By combining Equations (10), (13), (19) and (20), the specific expressions for the left and right bridge arm modulation waves and the output voltage modulation wave can be derived as follows:

$$\left\{\begin{array}{l}\begin{array}{l}{m}_{\mathrm{L}}={\displaystyle \frac{U_{\mathrm{s}}+\omega L{I}_{\mathrm{o}}}{N{U}_{\mathrm{dc}}}}\sin (\omega t+\theta )-\\ {\displaystyle \frac{1}{U_{\mathrm{dc}}}}\sqrt{{\displaystyle \frac{{(U_{\mathrm{s}}+\omega L{I}_{\mathrm{o}})}^2}{N^2}}-{\displaystyle \frac{(U_{\mathrm{s}}{I}_{\mathrm{o}}+\omega L{I}_{\mathrm{o}}^2)(1-2{\omega }^2{L}_{\mathrm{r}}{C}_{\mathrm{r}})}{N\omega C_{\mathrm{r}}}}}\cos (\omega t+\theta )\end{array}\hfill \\ \begin{array}{l}{m}_{\mathrm{R}}=-{\displaystyle \frac{U_{\mathrm{s}}+\omega L{I}_{\mathrm{o}}}{N{U}_{\mathrm{dc}}}}\sin (\omega t+\theta )-\\ {\displaystyle \frac{1}{U_{\mathrm{dc}}}}\sqrt{{\displaystyle \frac{{(U_{\mathrm{s}}+\omega L{I}_{\mathrm{o}})}^2}{N^2}}-{\displaystyle \frac{(U_{\mathrm{s}}{I}_{\mathrm{o}}+\omega L{I}_{\mathrm{o}}^2)(1-2{\omega }^2{L}_{\mathrm{r}}{C}_{\mathrm{r}})}{N\omega C_{\mathrm{r}}}}}\cos (\omega t+\theta )\\ m_{\mathrm{o}}={\displaystyle \frac{U_{\mathrm{s}}+\omega L{I}_{\mathrm{o}}}{N{U}_{\mathrm{dc}}}}\sin (\omega t+\theta )\end{array}\hfill \end{array}\right.$$

(21)

3.2. Overall Control Strategy

Based on the preceding analysis, Equations (19) and (20) indicate that in the proposed decoupling main circuit, the left bridge arm modulation wave m_L can be expressed as the output voltage modulation wave m_o superimposed with a fundamental-frequency modulation wave m_ω generated for constructing the common-mode voltage. The right bridge arm modulation wave m_R is composed of m_o superimposed with m_ω. The modulation wave m_o is obtained by regulating the output current i_o to achieve reactive power compensation, whereas m_ω is generated by controlling the sum i_Lr1 + i_Lr2 to produce the required common-mode voltage for power decoupling. Based on this analysis, independent closed-loop control systems can be designed for the common-mode decoupling circuit and the reactive power compensation output circuit of the proposed topology, thereby achieving coordinated operation of the two functional parts.

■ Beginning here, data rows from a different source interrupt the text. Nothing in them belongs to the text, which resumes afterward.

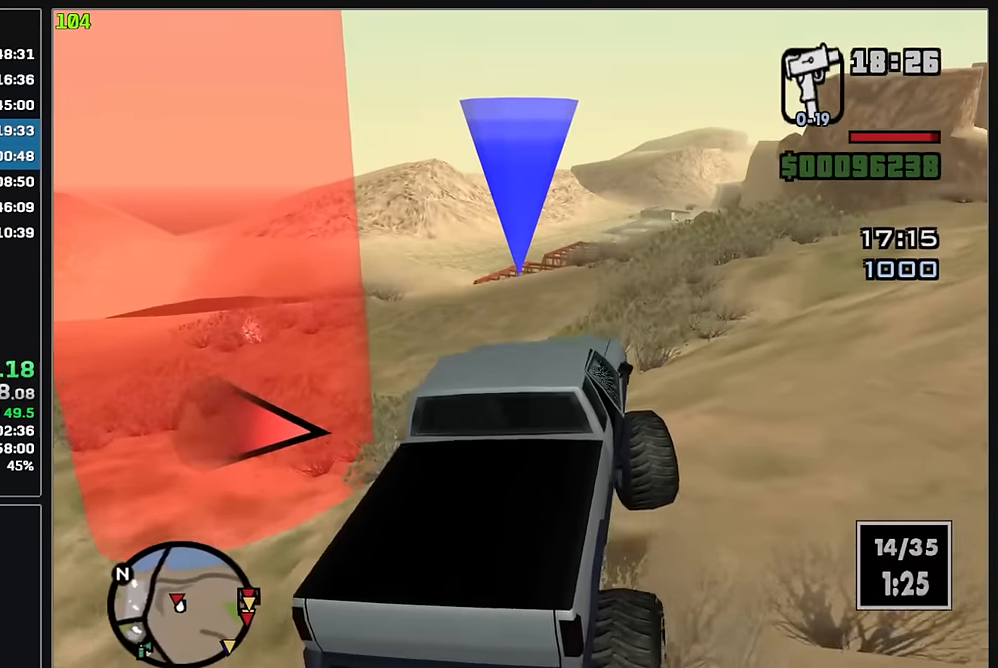
{"keys": ["w"], "mouse": [], "events": [[50, "w", "down"]]}
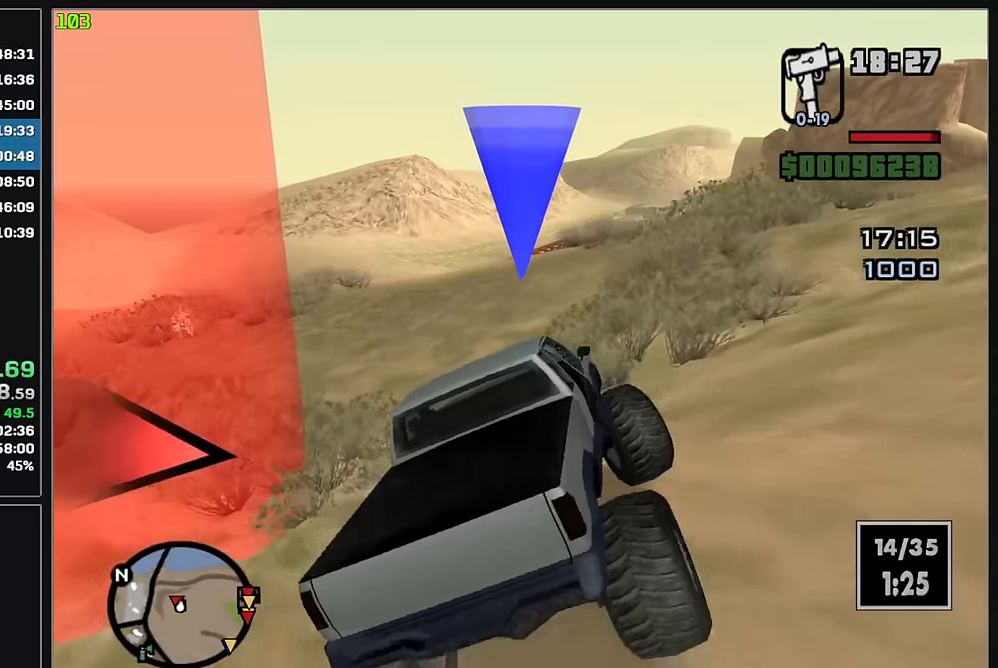
{"keys": [], "mouse": [], "events": [[150, "w", "up"]]}
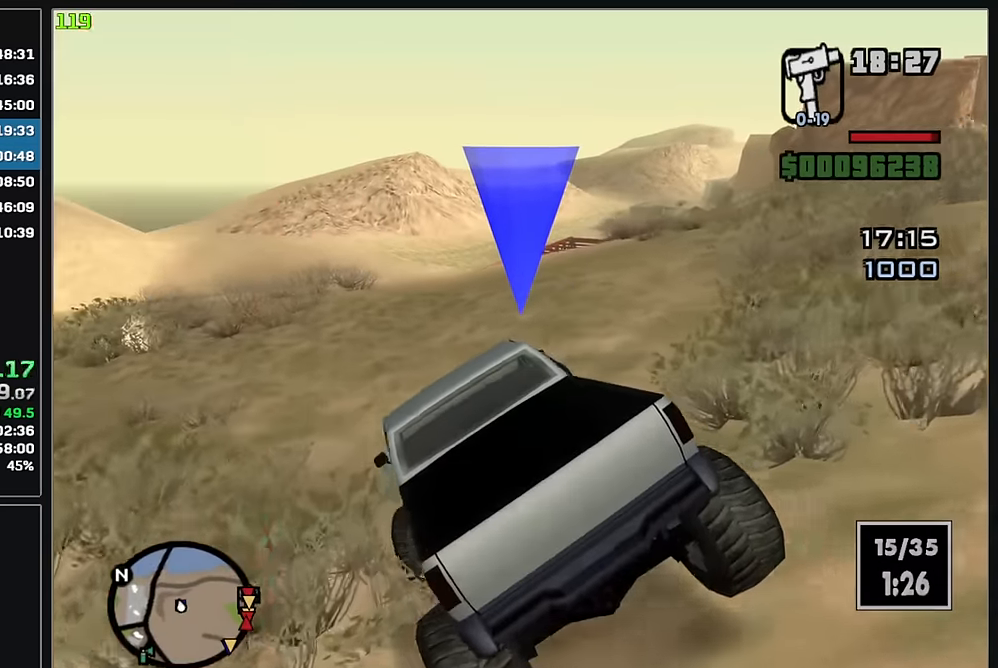
{"keys": ["w"], "mouse": [], "events": [[383, "w", "down"]]}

Figure 3 shows the schematic diagram of the overall control strategy for the proposed novel cascaded H-bridge STATCOM. It can be observed that the output voltage modulation wave can be obtained through the dual-loop voltage-current control strategy conventionally used in cascaded H-bridge STATCOMs. This control structure consists of an outer voltage loop controller and an inner current loop controller, with the output current reference derived from both the DC-link voltage control and the load reactive current.

The fundamental-frequency common-mode decoupling signal is obtained using a dual-loop control scheme applied to the decoupling circuit. This control method achieves power decoupling by regulating the decoupling inductor current such that the voltage ripple across the decoupling capacitor is maintained at the fundamental frequency. Equation (8) shows that the currents i_Lr1 and i_Lr2 contain only fundamental-frequency components; therefore, their reference values must also be fundamental-frequency signals. However, the DC-link voltage ripple of the cascaded H-bridge STATCOM exhibits a double-frequency characteristic and should therefore be converted into a fundamental-frequency component. Based on the frequency-reduction principle of the rotation matrix, the DC-link voltage feedback value u_dcv of the cascaded H-bridge STATCOM is first subtracted from its reference value u_dcv*. The resulting error is then processed through phase-delayed frequency reduction. The output of the frequency-reduction matrix contains not only the required fundamental-frequency component but also a minor third-harmonic component. Consequently, a resonance controller (RC) is employed to extract the desired fundamental-frequency signal, which serves as the reference for the decoupling inductor current. The expression for the frequency-reduction matrix T is given by:

$$T=\left[\begin{array}{cc}\cos \omega t& \sin \omega t\\ -\sin \omega t& \cos \omega t\end{array}\right]$$

(22)

Based on the control principle illustrated in Figure 3, integrated with the unipolar double-frequency carrier phase-shift modulation technique, the overall control of the proposed novel cascaded H-bridge STATCOM can be achieved.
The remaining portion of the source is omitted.